平田さんとはLAP発足当時からお会いする機会があり、事あるごとにいろいろなアドバイスをいただいてきました。平田さんの存在は僕自身やLAPの活動の原動力にもなっていました。僕たちが平田さんから励まされることも多く、また機会を見つけてはカラオケが大好きでした平田さんが歌う天城越えを僕はいまでも忘れることができません。「カラオケはもっと成りきらなきゃだめなのよ。」と、いつも率先して歌っていました。カラオケは自己受容による自己表現の手段で、ストレス発散になり、腹式呼吸で体にもいい、と僕らがカラオケの効能を考え出したのもその頃でした。「これじゃカラオケ・ボランティアだね。」と僕たちは笑いながら歌っていました。

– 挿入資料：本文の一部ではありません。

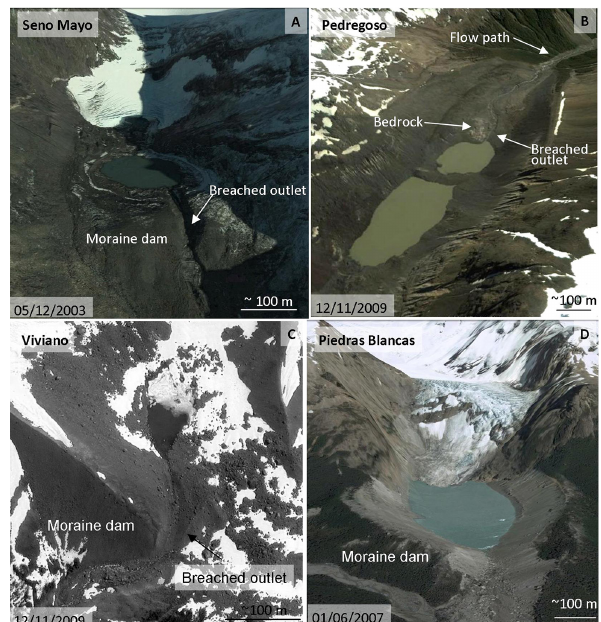
Figure 8. Types of moraine dams failed in Patagonia; (a) lake perched over moraine deposits (b) lake dammed by ground moraines and partially by bedrock (c) lake dammed by a small crest- shaped dam and (d) lake behind large and steep vegetated dam. Im- ages sourced from Google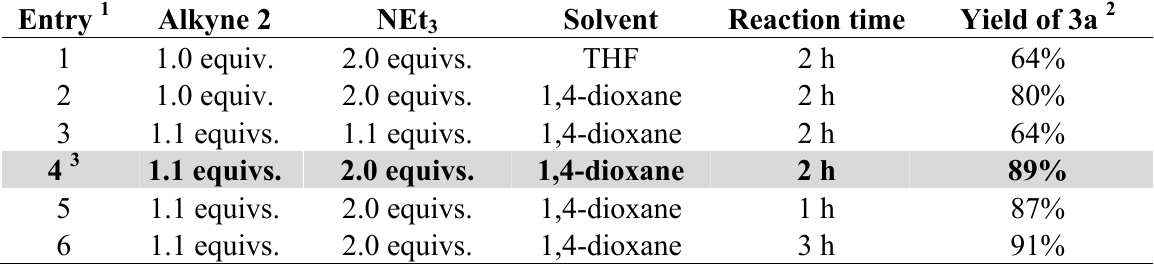
Table 1. Optimization study for the synthesis of 1-( p -anisyl)-3,3-diethoxyprop-1-yne ( 3a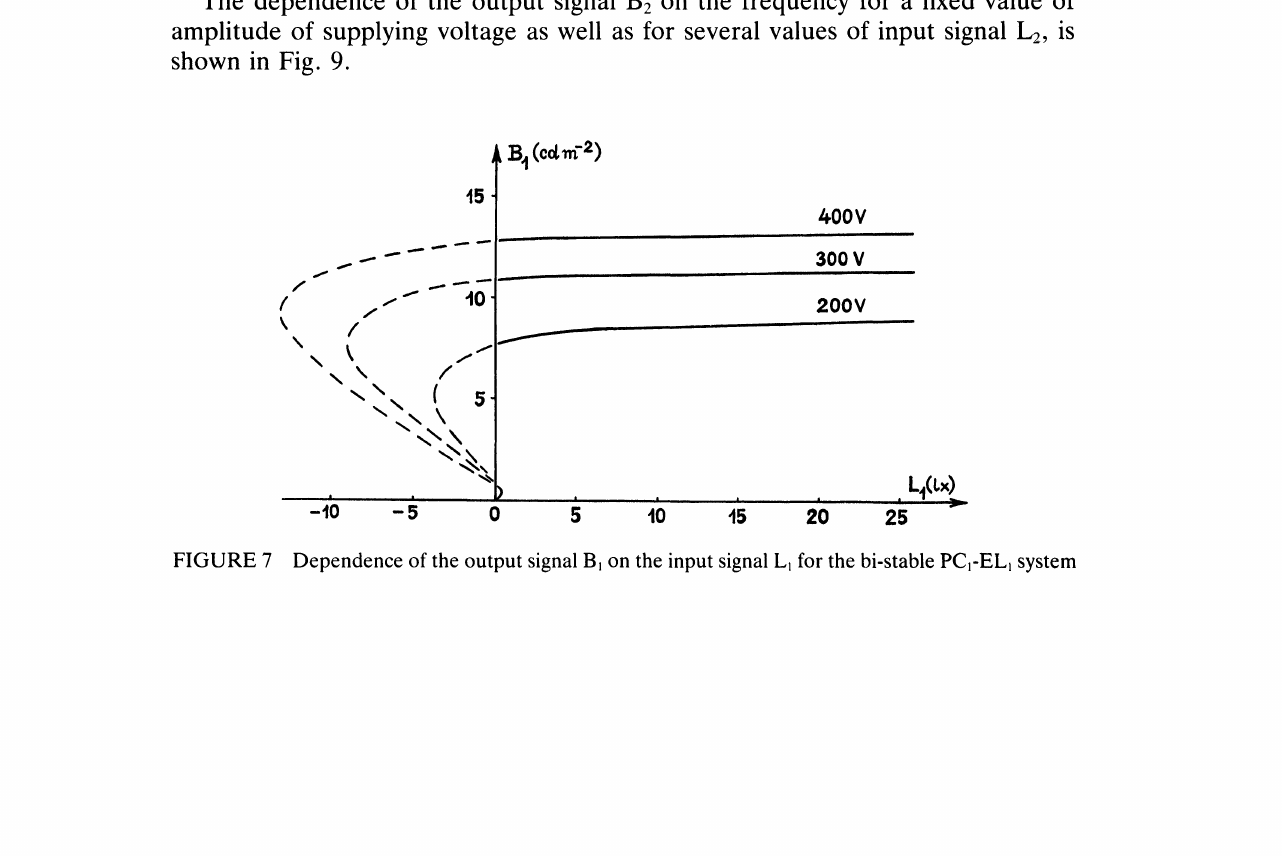
FIGURE 6 Dependence of the output signal B on the frequency of voltage supplying the PC1-EL1 system for various amplitudes of this voltage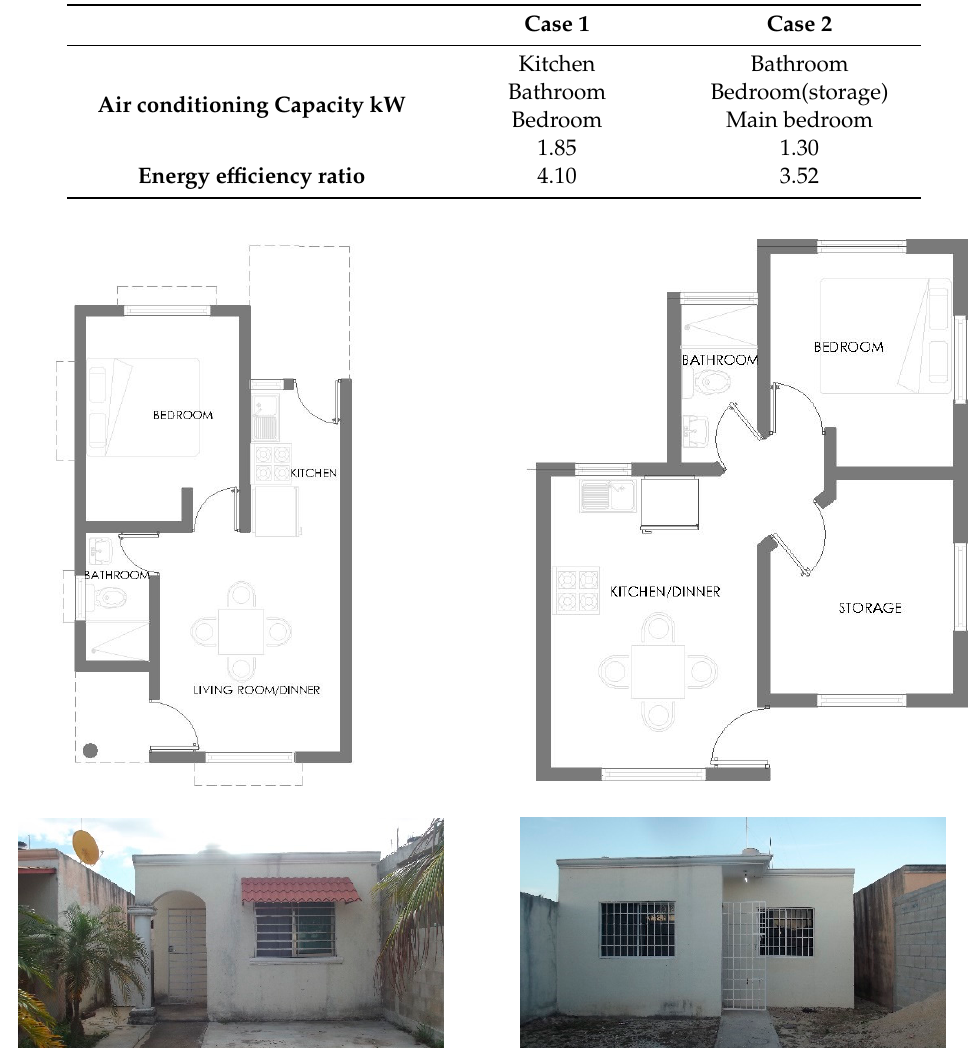
Figure 2. Case study #1 (left) and case study #2 (right)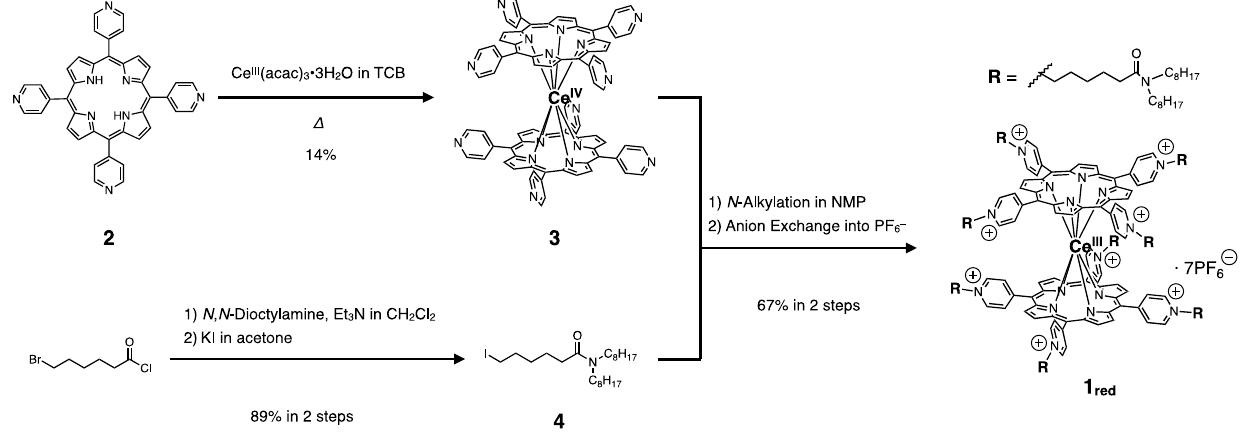
Scheme 1. Synthesis of reduced complex 1 red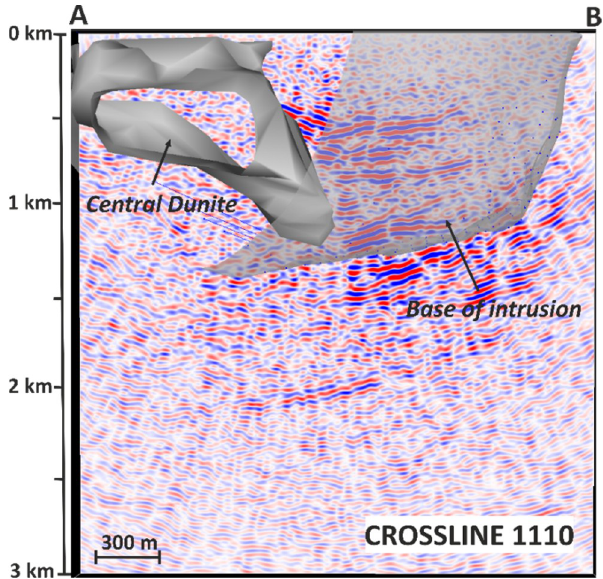
Figure 2. Internal reflectivity within the Kevitsa intrusion: Crossline 1110 (See location for A – B from Figure 1) of the 3D seismic cube (migrated; [18]). Interpreted base of the Kevitsa intrusion and central dunite unit [20] are shown as a reference. The internal reflectivity is located beneath, and spatially restricted by, the Kevitsa resource area.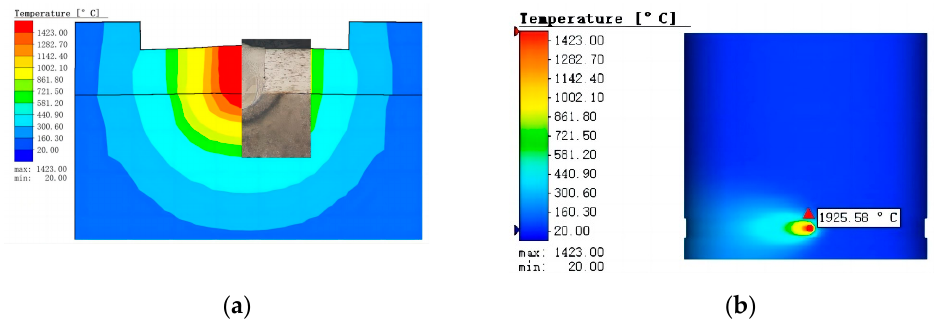
Figure 7. Numerical simulation comparison and temperature field simulation results: ( a ) Comparison of simulation and experimental results; ( b ) temperature field simulation results.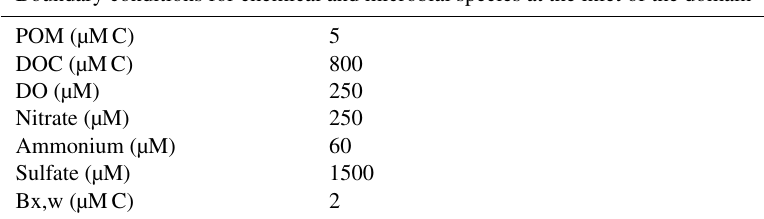
Boundary conditions for chemical and microbial species at the inlet of the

僕は5月27日に病院で平田さんに付き添い、夜を明かしました。夜中までいろいろな人がお見舞いに訪れていて、平田さんの人間関係の広さを感じました。28日の朝方、平田さんは発作を起こしました。「寒い寒い!」と体を震わせ、「先生、先生!」と叫んでいました。「大丈夫だよ。」「すぐ先生は来るからね。」と言う僕たちい、平田さんはボソッと「病人にはもっと明るく話しかけるもんだよ。」と呟きました。僕たちは「言われてみれば確かにその通りだ。」と笑い合いました。平田さんは初めて会ったときからずっと、エンターティナーとして僕たちを楽しませ続けてくれました。
僕たちが平田さんにできたことはわずかなものだったけれど、平田さんと出会えて本当に良かったと感じています。